Revise the records below by replacing each occurrence of "Person at" with "Subject at", keeping every other line unchanged. Omit the pictures from your answer.

SUPPLIED MATERIAL:
▬▬▬
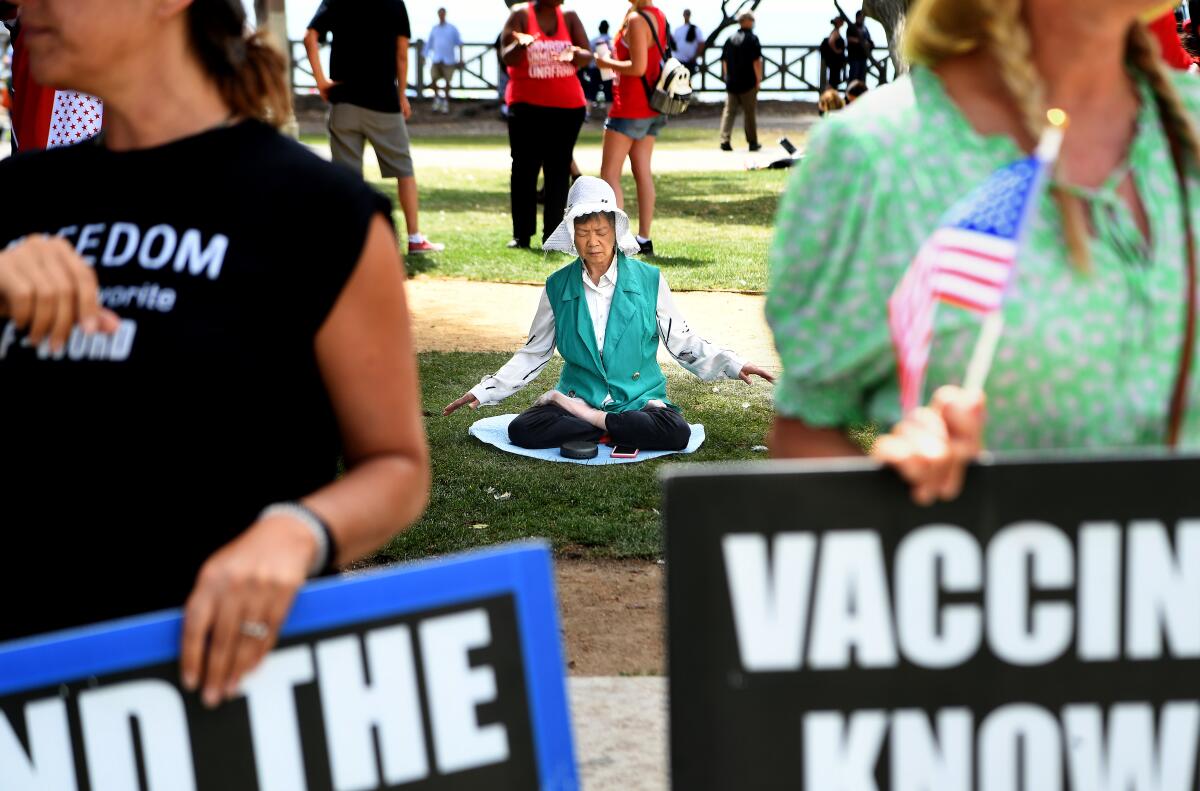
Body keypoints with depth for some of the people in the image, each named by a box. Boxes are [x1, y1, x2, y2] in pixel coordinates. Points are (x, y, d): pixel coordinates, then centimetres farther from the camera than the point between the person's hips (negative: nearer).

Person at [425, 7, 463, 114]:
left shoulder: (452, 29, 3)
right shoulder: (434, 29, 9)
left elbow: (459, 43, 5)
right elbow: (429, 44, 12)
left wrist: (461, 58, 0)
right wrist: (425, 56, 7)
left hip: (449, 60, -1)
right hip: (436, 59, 1)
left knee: (447, 82, 2)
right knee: (433, 79, -13)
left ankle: (446, 102, 17)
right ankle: (437, 98, 9)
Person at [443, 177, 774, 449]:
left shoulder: (648, 280, 0)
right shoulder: (558, 287, 5)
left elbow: (682, 341, 6)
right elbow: (534, 354, 12)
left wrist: (733, 366, -6)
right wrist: (483, 392, 4)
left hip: (640, 399, -1)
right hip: (579, 396, 1)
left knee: (676, 433, -34)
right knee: (521, 430, -28)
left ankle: (588, 418, -17)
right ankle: (613, 432, -18)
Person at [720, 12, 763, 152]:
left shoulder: (730, 39, 9)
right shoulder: (752, 39, -7)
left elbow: (724, 61, 13)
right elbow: (756, 61, -13)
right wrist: (758, 80, -7)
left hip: (731, 83, 4)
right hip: (748, 83, -4)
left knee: (729, 112, 5)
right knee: (750, 113, 5)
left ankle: (725, 141, -6)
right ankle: (753, 143, 10)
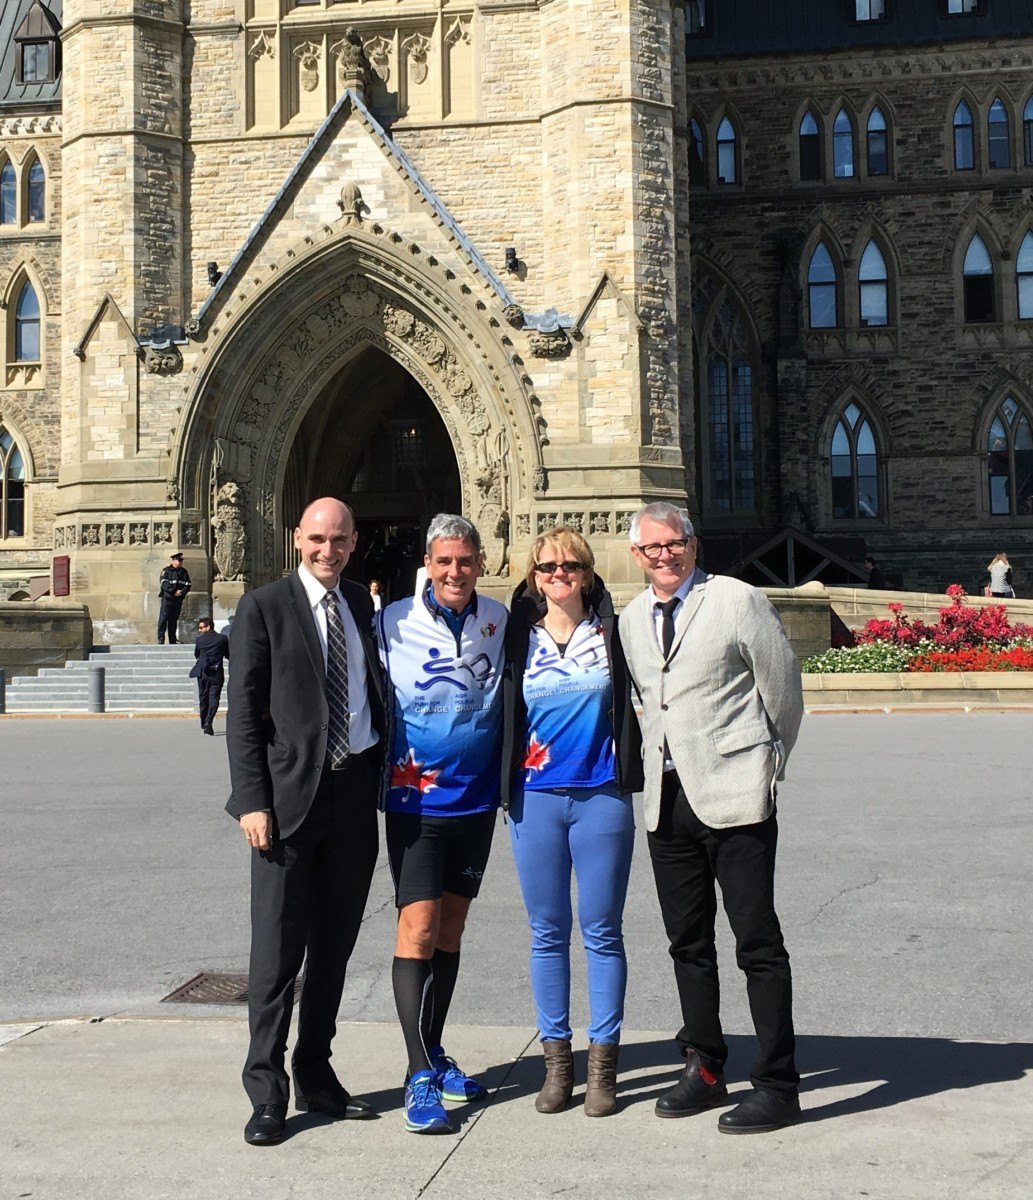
▬▬▬
SOLUTION FOR THIS TASK:
Body keypoints with depth for some of the people in the image, each named by a box. Boxes are [x1, y1, x2, y2] in pixel coordinates. Points are (x, y, d): pixel coordinates, then centimetres farther from the camera than the point between the person's hips (negative: nearer).

Subject at [425, 7, 463, 114]:
left shoulder: (452, 29, 3)
right shoulder: (434, 29, 9)
left elbow: (459, 43, 5)
right elbow: (429, 44, 12)
left wrist: (461, 58, 0)
right wrist: (425, 56, 7)
left hip: (449, 60, -1)
right hip: (436, 59, 1)
left knee: (447, 82, 2)
right knee: (433, 79, -13)
left ankle: (446, 102, 17)
right ankle: (437, 98, 9)
Subject at [443, 177, 774, 449]:
left shoulder: (648, 280, 0)
right shoulder: (558, 287, 5)
left elbow: (682, 341, 6)
right elbow: (534, 354, 12)
left wrist: (733, 366, -6)
right wrist: (483, 392, 4)
left hip: (640, 399, -1)
right hip: (579, 396, 1)
left knee: (676, 433, -34)
right knee: (521, 430, -28)
left ankle: (588, 418, -17)
right ankle: (613, 432, -18)
Subject at [720, 12, 763, 152]:
left shoulder: (730, 39, 9)
right shoulder: (752, 39, -7)
left elbow: (724, 61, 13)
right elbow: (756, 61, -13)
right wrist: (758, 80, -7)
left hip: (731, 83, 4)
right hip: (748, 83, -4)
left knee: (729, 112, 5)
right knee: (750, 113, 5)
left ankle: (725, 141, -6)
right ankle: (753, 143, 10)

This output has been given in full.